**Task statement**:
The entries that follow should be repeated exactly, with no pictures kept.

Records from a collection
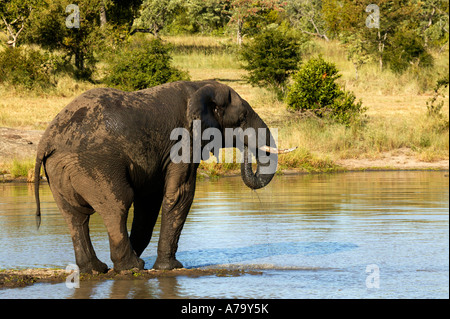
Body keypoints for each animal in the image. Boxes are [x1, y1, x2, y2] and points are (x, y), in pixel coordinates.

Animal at [33, 79, 290, 272]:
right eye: (243, 116)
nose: (246, 149)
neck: (201, 86)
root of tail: (46, 141)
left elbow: (150, 201)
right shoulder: (184, 140)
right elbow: (180, 194)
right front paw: (172, 267)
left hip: (59, 169)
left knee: (75, 216)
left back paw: (97, 269)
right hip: (94, 164)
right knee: (117, 205)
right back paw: (131, 267)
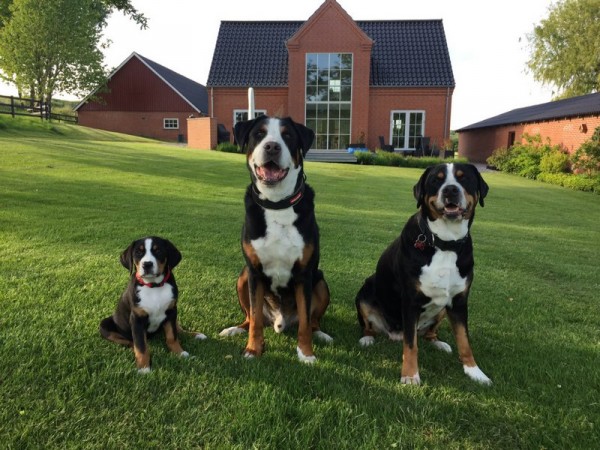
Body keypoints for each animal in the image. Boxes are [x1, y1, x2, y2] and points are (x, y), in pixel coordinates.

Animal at [99, 236, 205, 372]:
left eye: (158, 251)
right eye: (138, 252)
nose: (147, 264)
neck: (154, 286)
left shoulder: (171, 311)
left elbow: (172, 336)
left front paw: (180, 353)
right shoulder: (137, 319)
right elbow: (141, 346)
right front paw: (144, 368)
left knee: (178, 329)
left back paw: (196, 335)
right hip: (104, 325)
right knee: (131, 342)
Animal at [219, 116, 332, 362]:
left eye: (287, 135)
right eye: (259, 134)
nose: (272, 146)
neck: (277, 204)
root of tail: (280, 322)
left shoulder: (304, 274)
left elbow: (305, 324)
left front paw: (306, 354)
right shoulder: (254, 272)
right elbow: (255, 322)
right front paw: (253, 349)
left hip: (320, 281)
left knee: (313, 321)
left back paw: (321, 335)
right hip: (243, 277)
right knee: (251, 318)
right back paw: (235, 329)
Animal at [354, 163, 490, 384]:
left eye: (463, 178)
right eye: (436, 179)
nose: (450, 190)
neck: (444, 243)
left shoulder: (459, 301)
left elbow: (464, 340)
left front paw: (475, 372)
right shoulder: (411, 301)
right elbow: (411, 345)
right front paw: (410, 375)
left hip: (442, 307)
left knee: (429, 333)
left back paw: (439, 343)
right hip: (365, 292)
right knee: (370, 325)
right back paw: (367, 338)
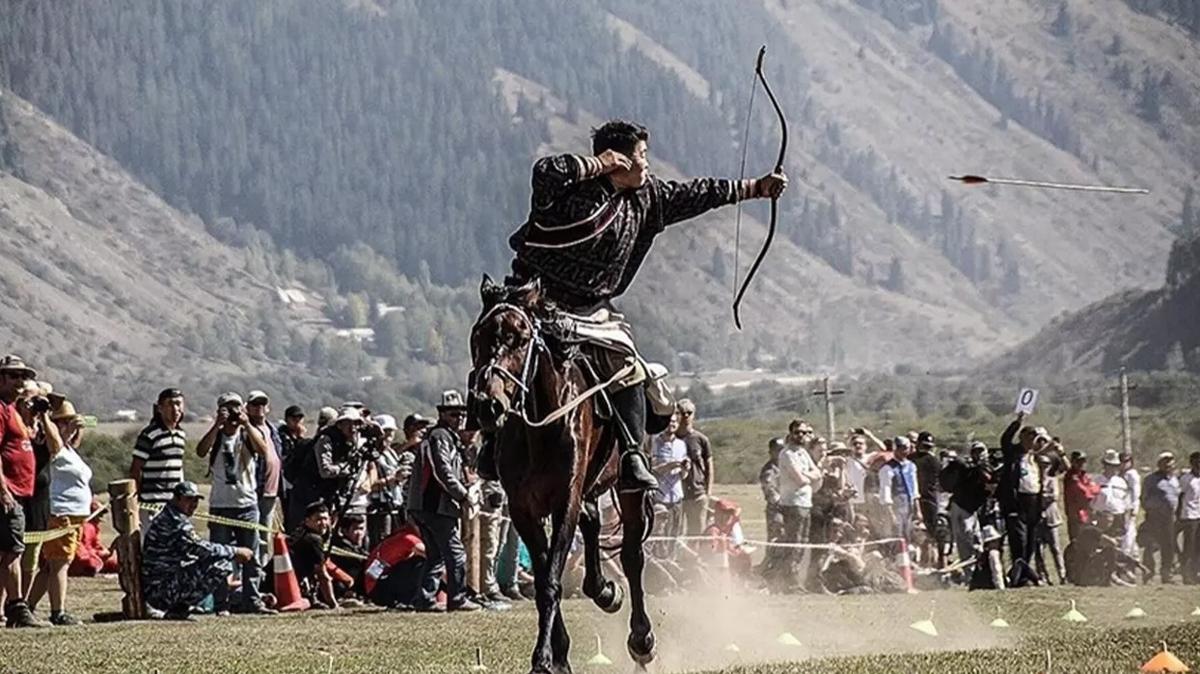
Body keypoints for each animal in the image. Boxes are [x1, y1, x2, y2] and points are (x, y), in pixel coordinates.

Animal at [468, 274, 657, 671]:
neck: (540, 428)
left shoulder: (564, 500)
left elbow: (552, 578)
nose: (488, 406)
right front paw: (557, 655)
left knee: (632, 556)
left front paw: (543, 658)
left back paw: (641, 640)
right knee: (593, 523)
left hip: (628, 489)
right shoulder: (523, 509)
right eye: (478, 336)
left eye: (521, 337)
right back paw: (604, 591)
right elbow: (544, 577)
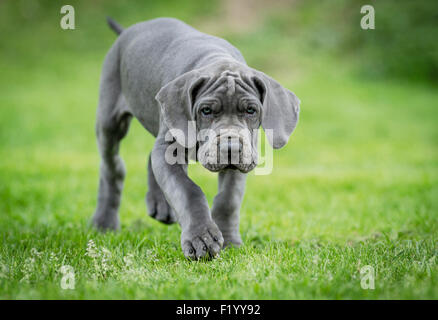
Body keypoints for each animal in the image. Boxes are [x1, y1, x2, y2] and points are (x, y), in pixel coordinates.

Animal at [93, 17, 300, 260]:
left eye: (251, 110)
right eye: (206, 111)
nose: (231, 147)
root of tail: (127, 31)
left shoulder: (243, 158)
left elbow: (228, 199)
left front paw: (230, 240)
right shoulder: (169, 150)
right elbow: (187, 190)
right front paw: (201, 237)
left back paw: (160, 204)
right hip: (109, 121)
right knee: (112, 167)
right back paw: (104, 223)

**Task answer**:
Body keypoints for each animal in the image. Boxes are [x1, y1, x2, y2] and points are (x, y), in pixel coordinates.

Animal at [33, 79, 290, 272]:
right eye: (243, 116)
nose: (246, 149)
neck: (201, 86)
root of tail: (46, 141)
left elbow: (150, 201)
right shoulder: (184, 140)
right elbow: (180, 194)
right front paw: (172, 267)
left hip: (59, 169)
left knee: (75, 216)
left back paw: (97, 269)
right hip: (94, 164)
right knee: (117, 205)
right back paw: (131, 267)
Body keypoints for each animal in the image. Boxes are [x1, y1, x2, y2] and points are (x, y), in pixel coordinates.

Animal at [99, 236, 205, 372]:
left eye: (158, 251)
right eye: (138, 252)
nose: (147, 264)
neck: (154, 286)
left shoulder: (171, 311)
left elbow: (172, 336)
left front paw: (180, 353)
right shoulder: (137, 319)
right elbow: (141, 346)
right front paw: (144, 368)
left knee: (178, 329)
left back paw: (196, 335)
right hip: (104, 325)
right knee: (131, 342)
Animal at [219, 116, 332, 362]:
left eye: (287, 135)
right eye: (259, 134)
nose: (272, 146)
neck: (277, 204)
root of tail: (280, 322)
left shoulder: (304, 274)
left elbow: (305, 324)
left front paw: (306, 354)
right shoulder: (254, 272)
right elbow: (255, 322)
right front paw: (253, 349)
left hip: (320, 281)
left knee: (313, 321)
left back paw: (321, 335)
right hip: (243, 277)
right knee: (251, 318)
right back paw: (235, 329)
Animal at [354, 163, 490, 384]:
left eye: (463, 178)
right eye: (436, 179)
nose: (450, 190)
neck: (444, 243)
left shoulder: (459, 301)
left elbow: (464, 340)
left front paw: (475, 372)
right shoulder: (411, 301)
right elbow: (411, 345)
right front paw: (410, 375)
left hip: (442, 307)
left knee: (429, 333)
left back paw: (439, 343)
right hip: (365, 292)
right knee: (370, 325)
right back paw: (367, 338)
Body keypoints for each animal in the image. Boxes are [x1, y1, x2, y2] and points are (x, y), in pixel coordinates.

Animal at [468, 274, 657, 671]:
neck: (540, 428)
left shoulder: (564, 500)
left elbow: (552, 578)
nose: (488, 406)
right front paw: (557, 655)
left knee: (632, 556)
left front paw: (543, 658)
left back paw: (641, 640)
right knee: (593, 523)
left hip: (628, 489)
right shoulder: (523, 509)
right eye: (478, 336)
left eye: (521, 337)
right back paw: (604, 591)
right elbow: (544, 577)
Body keypoints for each animal in the image. Boxes are [x1, y1, x2, y2] and points are (x, y), in pixel coordinates.

Animal at [93, 17, 300, 260]:
left eye: (251, 110)
right eye: (206, 111)
nose: (231, 147)
root of tail: (127, 31)
left shoulder: (243, 158)
left elbow: (228, 199)
left front paw: (230, 240)
right shoulder: (169, 150)
right elbow: (187, 190)
right front paw: (201, 237)
left back paw: (160, 204)
right hip: (109, 121)
right knee: (112, 167)
right back paw: (104, 223)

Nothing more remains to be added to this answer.